我们发现数据当中存在三种变异分别是HOMDEL, AMP and MUT
所以,我们对三种变异进行定义
col = c("HOMDEL" = "blue", "AMP" = "red", "MUT" = "#008000")
alter_fun = list(
background = function(x, y, w, h) {
grid.rect(x, y, w-unit(0.5, "mm"), h-unit(0.5, "mm"),
gp = gpar(fill = "#CCCCCC", col = NA))
},
# big blue
HOMDEL = function(x, y, w, h) {
grid.rect(x, y, w-unit(0.5, "mm"), h-unit(0.5, "mm"),
gp = gpar(fill = col["HOMDEL"], col = NA))
},
# bug red
AMP = function(x, y, w, h) {
grid.rect(x, y, w-unit(0.5, "mm"), h-unit(0.5, "mm"),
gp = gpar(fill = col["AMP"], col = NA))
},
# small green
MUT = function(x, y, w, h) {
grid.rect(x, y, w-unit(0.5, "mm"), h*0.33,
gp = gpar(fill = col["MUT"], col = NA))
}
)
column_title = "OncoPrint for TCGA Lung Adenocarcinoma, genes in Ras Raf MEK JNK signalling"
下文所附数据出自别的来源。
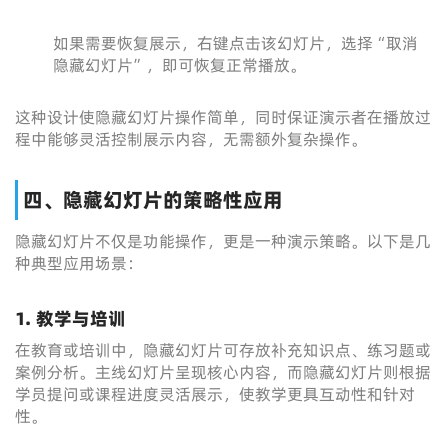
如果需要恢复展示，右键点击该幻灯片，选择“取消
隐藏幻灯片”，即可恢复正常播放。
这种设计使隐藏幻灯片操作简单，同时保证演示者在播放过
程中能够灵活控制展示内容，无需额外复杂操作。
四、隐藏幻灯片的策略性应用
隐藏幻灯片不仅是功能操作，更是一种演示策略。以下是几
种典型应用场景：
1. 教学与培训
在教育或培训中，隐藏幻灯片可存放补充知识点、练习题或
案例分析。主线幻灯片呈现核心内容，而隐藏幻灯片则根据
学员提问或课程进度灵活展示，使教学更具互动性和针对
性。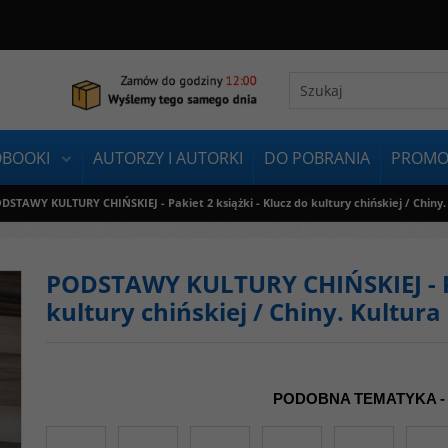
OBOOKI
AUTORZY I AUTORKI
DO POBRANIA
PROMO
DSTAWY KULTURY CHIŃSKIEJ - Pakiet 2 książki - Klucz do kultury chińskiej / Chiny. 
PODSTAWY KULTURY CHIŃSKIEJ - Pak
kultury chińskiej / Chiny. Kultura 
PODOBNA TEMATYKA -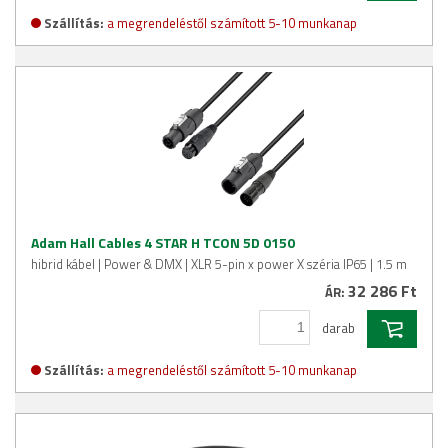
Szállítás:
a megrendeléstől számított 5-10 munkanap
Adam Hall Cables 4 STAR H TCON 5D 0150
hibrid kábel | Power & DMX | XLR 5-pin x power X széria IP65 | 1.5 m
32 286 Ft
ÁR:
darab
Szállítás:
a megrendeléstől számított 5-10 munkanap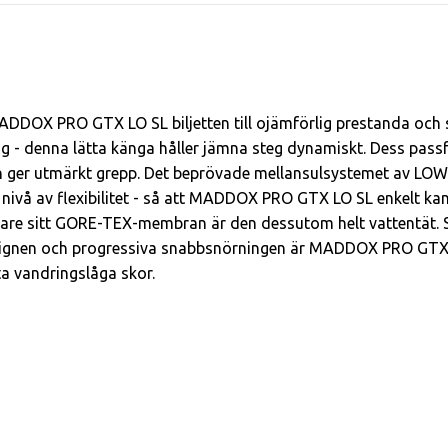
ADDOX PRO GTX LO SL biljetten till ojämförlig prestanda och 
rräng - denna lätta känga håller jämna steg dynamiskt. Dess p
n ger utmärkt grepp. Det beprövade mellansulsystemet av L
g nivå av flexibilitet - så att MADDOX PRO GTX LO SL enkelt k
re sitt GORE-TEX-membran är den dessutom helt vattentät. Sk
ignen och progressiva snabbsnörningen är MADDOX PRO GTX LO 
a vandringslåga skor.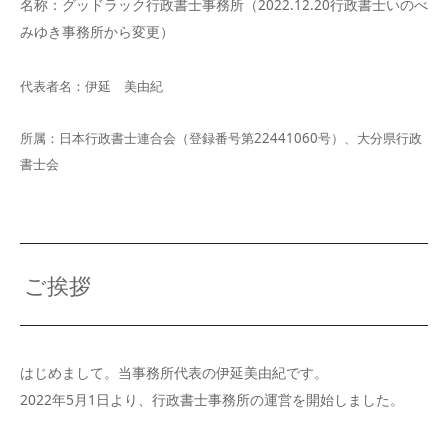
名称：グッドラック行政書士事務所（2022.12.20行政書士いのべ
みゆき事務所から変更）
代表者名：伊延 美由紀
所属：日本行政書士連合会（登録番号第22441060号）、大分県行政
書士会
ご挨拶
はじめまして。当事務所代表の伊延美由紀です。
2022年5月1日より、行政書士事務所の運営を開始しました。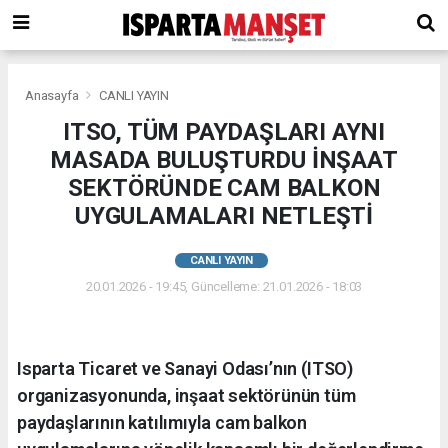
Anasayfa
CANLI YAYIN
ITSO, TÜM PAYDAŞLARI AYNI
MASADA BULUŞTURDU İNŞAAT
SEKTÖRÜNDE CAM BALKON
UYGULAMALARI NETLEŞTİ
CANLI YAYIN
20.01.2026 - 19:45, Güncelleme: 21.01.2026 - 18:03
Isparta Ticaret ve Sanayi Odası’nın (ITSO)
organizasyonunda, inşaat sektörünün tüm
paydaşlarının katılımıyla cam balkon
heatmap_legend_param = list(title = "Alternations", at = c("HOMDEL", "AMP", "MUT"),
labels = c("Deep deletion", "Amplification", "Mutation"))
oncoPrint(mat,
alter_fun = alter_fun, col = col,
column_title = column_title, heatmap_legend_param = heatmap_legend_param)
## All mutation types: MUT, AMP, HOMDEL
image.png
上图我们可以看到有很多样本都没有突变, 这个时候我们就需要去掉这些没有突变的样本。remove_empty_columns
和remove_empty_rows
可以去掉没有突变的样本或者基因
oncoPrint(mat,
alter_fun = alter_fun, col = col,
remove_empty_columns = TRUE, remove_empty_rows = TRUE,
column_title = column_title, heatmap_legend_param = heatmap_legend_param)
## All mutation types: MUT, AMP, HOMDEL
image.png
另外我们可以通过row_order
以及column_order
来调整分布的顺序
oncoplot注释
我们可以通过anno_oncoprint_barplot
来自定义注释的内容。
oncoPrint(mat,
alter_fun = alter_fun, col = col,
top_annotation = HeatmapAnnotation(
column_barplot = anno_oncoprint_barplot("MUT", border = TRUE, # only MUT
height = unit(4, "cm"))),
right_annotation = rowAnnotation(
row_barplot = anno_oncoprint_barplot(c("AMP", "HOMDEL"), # only AMP and HOMDEL
border = TRUE, height = unit(4, "cm"),
axis_param = list(side = "bottom", labels_rot = 90))),
remove_empty_columns = TRUE, remove_empty_rows = TRUE,
column_title = column_title, heatmap_legend_param = heatmap_legend_param)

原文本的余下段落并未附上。